In the listing below, change "Person at" to "Figure at" in the stretch from the line containing "left elbow: (569, 1328, 0)" through the line containing "left wrist: (633, 711, -8)". Give back only those lines, with nothing else altered.
---
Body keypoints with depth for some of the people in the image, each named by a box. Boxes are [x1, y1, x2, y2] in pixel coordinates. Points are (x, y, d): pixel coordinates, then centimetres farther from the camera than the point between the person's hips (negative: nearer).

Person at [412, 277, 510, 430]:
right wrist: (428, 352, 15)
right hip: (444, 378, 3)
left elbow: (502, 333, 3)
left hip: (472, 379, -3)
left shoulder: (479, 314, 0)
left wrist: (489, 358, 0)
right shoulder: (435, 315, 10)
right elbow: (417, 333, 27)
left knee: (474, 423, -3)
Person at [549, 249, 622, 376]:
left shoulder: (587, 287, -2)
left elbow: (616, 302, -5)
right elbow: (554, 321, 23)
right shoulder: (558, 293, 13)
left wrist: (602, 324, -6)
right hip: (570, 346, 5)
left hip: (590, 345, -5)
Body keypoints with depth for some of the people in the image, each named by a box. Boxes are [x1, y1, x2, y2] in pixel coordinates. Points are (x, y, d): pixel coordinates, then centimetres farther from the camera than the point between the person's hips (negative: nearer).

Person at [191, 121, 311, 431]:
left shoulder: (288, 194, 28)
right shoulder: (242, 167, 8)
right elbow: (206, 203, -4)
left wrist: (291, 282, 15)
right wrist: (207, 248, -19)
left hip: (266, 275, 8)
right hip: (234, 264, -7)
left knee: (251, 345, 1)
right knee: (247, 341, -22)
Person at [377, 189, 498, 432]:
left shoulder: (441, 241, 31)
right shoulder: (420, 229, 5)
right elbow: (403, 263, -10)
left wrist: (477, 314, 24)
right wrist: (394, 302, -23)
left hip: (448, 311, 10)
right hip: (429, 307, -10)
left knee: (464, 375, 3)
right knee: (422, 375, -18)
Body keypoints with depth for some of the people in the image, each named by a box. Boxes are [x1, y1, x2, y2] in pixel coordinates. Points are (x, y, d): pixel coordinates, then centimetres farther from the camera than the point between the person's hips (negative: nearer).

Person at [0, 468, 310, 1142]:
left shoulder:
---
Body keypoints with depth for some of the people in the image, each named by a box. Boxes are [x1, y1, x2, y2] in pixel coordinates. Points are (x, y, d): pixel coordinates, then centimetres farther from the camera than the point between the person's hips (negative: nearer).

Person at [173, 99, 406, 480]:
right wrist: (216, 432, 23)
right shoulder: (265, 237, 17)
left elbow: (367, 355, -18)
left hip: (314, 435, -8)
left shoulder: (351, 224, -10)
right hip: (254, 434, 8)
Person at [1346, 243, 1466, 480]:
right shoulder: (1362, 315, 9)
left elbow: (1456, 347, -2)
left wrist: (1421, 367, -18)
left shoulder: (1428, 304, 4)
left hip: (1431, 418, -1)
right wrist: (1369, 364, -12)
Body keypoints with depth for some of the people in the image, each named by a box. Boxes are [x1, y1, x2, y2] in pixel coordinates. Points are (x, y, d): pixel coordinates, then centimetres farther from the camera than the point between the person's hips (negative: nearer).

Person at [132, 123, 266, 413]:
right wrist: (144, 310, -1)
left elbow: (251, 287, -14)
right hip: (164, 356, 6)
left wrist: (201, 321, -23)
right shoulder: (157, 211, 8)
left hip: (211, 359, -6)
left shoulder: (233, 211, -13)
---
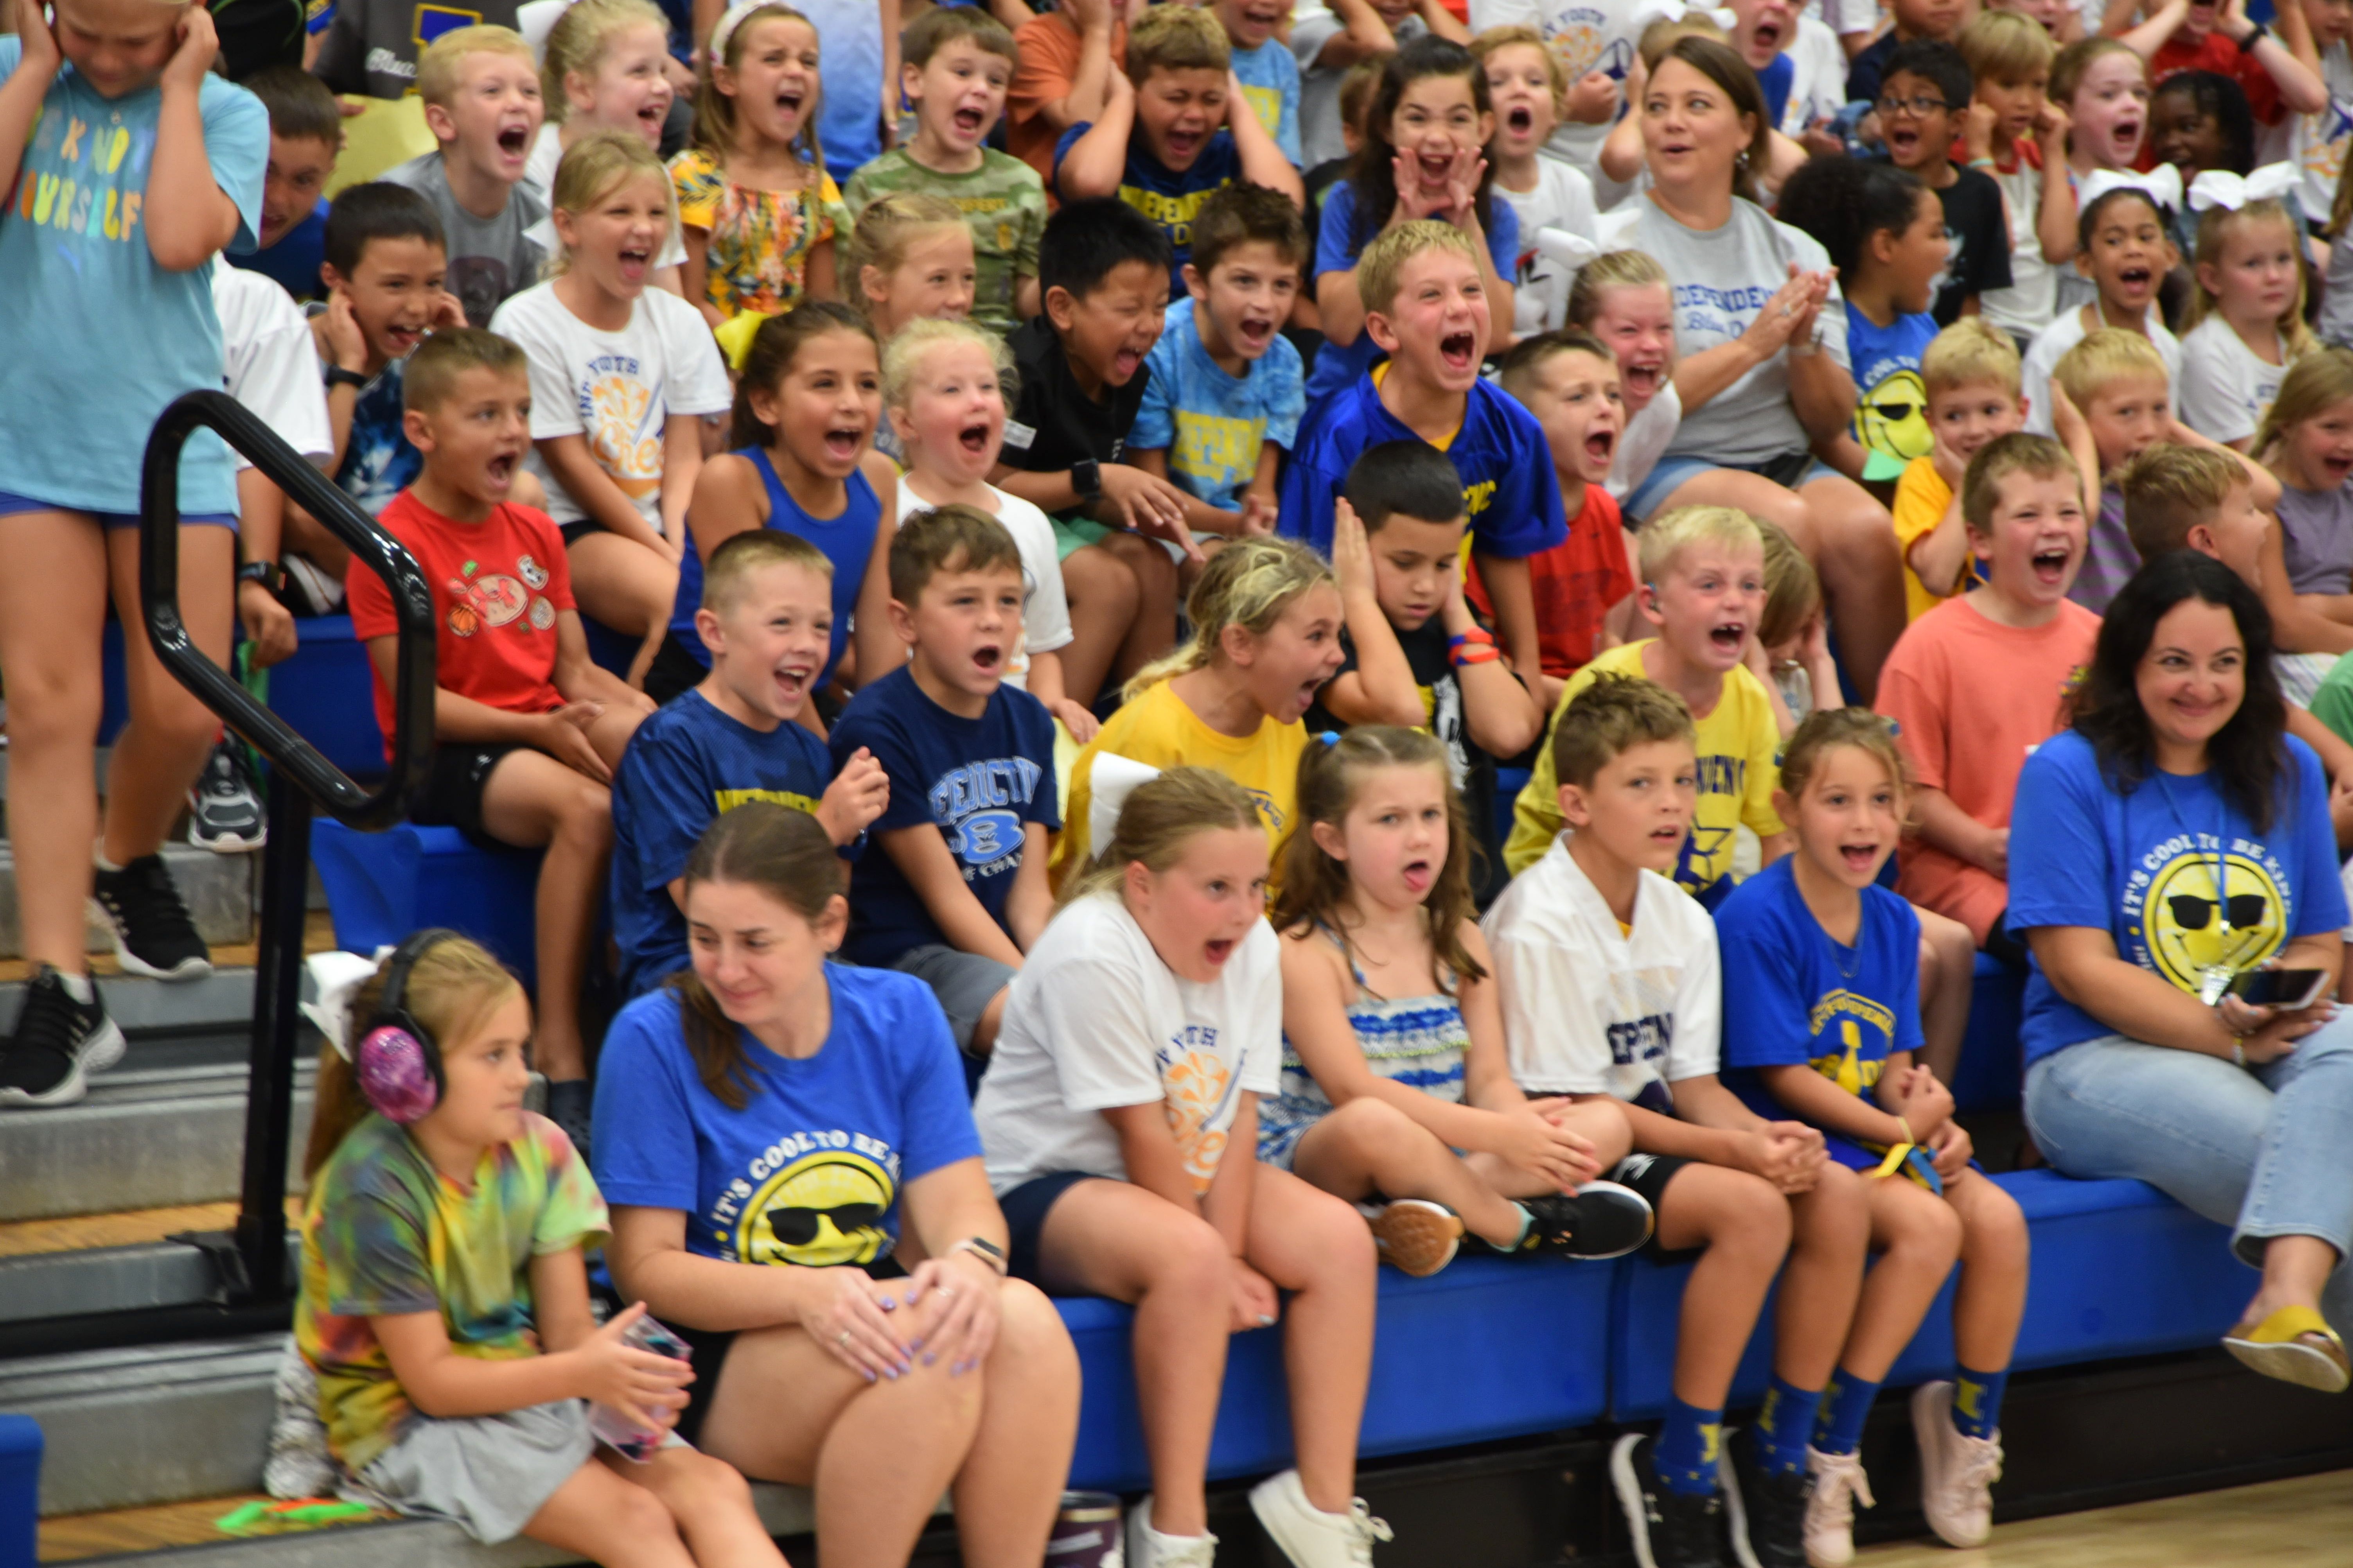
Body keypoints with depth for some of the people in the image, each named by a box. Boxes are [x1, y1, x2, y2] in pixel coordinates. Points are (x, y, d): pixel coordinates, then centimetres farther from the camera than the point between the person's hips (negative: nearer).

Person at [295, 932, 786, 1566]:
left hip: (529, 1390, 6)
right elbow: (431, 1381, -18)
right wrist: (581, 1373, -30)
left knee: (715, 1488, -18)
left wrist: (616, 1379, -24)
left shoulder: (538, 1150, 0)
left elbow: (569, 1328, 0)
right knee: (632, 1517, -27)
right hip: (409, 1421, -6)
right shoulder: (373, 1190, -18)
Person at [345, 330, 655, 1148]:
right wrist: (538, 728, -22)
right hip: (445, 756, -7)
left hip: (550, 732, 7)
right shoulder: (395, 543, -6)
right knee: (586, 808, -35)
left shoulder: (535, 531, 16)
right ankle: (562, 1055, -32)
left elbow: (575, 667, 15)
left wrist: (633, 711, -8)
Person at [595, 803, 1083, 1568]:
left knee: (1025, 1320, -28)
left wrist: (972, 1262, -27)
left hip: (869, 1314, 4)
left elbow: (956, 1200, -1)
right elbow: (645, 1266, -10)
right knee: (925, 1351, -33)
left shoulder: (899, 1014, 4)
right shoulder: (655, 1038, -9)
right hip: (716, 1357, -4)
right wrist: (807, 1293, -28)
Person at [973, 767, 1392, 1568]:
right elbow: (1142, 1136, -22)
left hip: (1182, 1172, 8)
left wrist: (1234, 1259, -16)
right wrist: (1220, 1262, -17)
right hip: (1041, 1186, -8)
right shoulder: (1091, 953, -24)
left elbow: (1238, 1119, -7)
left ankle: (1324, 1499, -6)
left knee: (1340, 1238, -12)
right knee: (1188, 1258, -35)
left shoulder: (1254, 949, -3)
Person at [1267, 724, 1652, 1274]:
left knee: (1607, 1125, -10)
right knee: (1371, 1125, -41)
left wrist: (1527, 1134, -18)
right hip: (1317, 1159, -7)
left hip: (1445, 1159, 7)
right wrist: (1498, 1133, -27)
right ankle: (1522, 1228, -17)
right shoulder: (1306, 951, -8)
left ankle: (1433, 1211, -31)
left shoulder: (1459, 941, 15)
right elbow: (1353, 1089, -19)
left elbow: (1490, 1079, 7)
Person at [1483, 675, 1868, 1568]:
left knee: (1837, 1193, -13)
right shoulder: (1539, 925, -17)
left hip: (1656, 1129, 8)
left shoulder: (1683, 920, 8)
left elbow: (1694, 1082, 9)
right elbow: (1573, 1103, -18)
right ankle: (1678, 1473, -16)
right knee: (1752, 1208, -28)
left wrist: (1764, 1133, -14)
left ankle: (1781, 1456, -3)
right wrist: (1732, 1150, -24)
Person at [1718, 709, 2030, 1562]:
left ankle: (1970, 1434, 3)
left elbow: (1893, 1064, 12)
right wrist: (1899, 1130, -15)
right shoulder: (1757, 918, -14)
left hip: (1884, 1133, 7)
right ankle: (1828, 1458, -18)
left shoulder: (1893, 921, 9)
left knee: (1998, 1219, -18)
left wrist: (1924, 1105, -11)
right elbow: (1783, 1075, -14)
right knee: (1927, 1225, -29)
---
### Task solution
left elbow: (569, 1328, 0)
right knee: (632, 1517, -27)
right hip: (409, 1421, -6)
right shoulder: (373, 1190, -18)
Figure at [345, 330, 655, 1148]:
right wrist: (538, 728, -22)
right hip: (445, 756, -7)
left hip: (550, 732, 7)
right shoulder: (395, 543, -6)
right knee: (586, 808, -35)
left shoulder: (535, 531, 16)
right ankle: (562, 1055, -32)
left elbow: (575, 667, 15)
left wrist: (633, 711, -8)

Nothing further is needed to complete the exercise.